*Description of the task*. For the records below, count the lines containing the word "Annotated" and reply with the number alone.

[[ Entries provided open ]]

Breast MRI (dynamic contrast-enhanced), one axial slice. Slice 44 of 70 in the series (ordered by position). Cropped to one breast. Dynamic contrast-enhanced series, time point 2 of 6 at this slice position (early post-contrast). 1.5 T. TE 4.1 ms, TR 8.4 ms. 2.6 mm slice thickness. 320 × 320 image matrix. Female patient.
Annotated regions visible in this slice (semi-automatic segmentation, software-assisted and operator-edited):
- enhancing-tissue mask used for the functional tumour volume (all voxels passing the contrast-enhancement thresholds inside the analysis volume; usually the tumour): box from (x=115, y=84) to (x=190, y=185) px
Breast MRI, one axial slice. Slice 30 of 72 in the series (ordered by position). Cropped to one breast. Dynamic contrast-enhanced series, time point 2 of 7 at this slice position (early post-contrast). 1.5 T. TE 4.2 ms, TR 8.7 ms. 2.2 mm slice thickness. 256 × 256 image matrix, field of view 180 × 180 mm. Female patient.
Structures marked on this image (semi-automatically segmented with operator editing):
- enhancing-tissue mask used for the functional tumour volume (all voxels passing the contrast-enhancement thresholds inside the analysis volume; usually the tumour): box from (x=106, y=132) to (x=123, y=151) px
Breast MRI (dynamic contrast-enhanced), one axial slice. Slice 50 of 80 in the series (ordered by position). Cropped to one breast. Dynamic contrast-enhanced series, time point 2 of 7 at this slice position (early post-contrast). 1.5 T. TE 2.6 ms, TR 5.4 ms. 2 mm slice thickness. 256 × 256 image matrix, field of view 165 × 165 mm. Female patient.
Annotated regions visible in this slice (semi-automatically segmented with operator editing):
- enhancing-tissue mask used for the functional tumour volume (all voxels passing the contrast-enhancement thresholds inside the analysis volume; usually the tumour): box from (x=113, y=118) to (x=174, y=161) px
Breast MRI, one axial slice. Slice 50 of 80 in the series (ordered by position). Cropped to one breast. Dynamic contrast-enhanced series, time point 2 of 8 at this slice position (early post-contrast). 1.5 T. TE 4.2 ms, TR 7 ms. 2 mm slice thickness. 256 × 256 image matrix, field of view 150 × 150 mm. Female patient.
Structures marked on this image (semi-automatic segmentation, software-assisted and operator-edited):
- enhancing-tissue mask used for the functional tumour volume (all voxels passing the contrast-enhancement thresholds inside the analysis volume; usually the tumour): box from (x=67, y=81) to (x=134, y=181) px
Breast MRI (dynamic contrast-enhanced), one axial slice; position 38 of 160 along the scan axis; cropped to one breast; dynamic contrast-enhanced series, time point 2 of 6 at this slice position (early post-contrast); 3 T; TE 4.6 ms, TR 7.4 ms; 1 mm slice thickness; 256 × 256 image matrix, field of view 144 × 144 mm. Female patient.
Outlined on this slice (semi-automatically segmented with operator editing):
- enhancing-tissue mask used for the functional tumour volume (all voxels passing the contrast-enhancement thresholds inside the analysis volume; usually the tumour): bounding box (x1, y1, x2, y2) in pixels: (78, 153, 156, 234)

[[ Entries provided closed ]]

*Finished exercise*. 2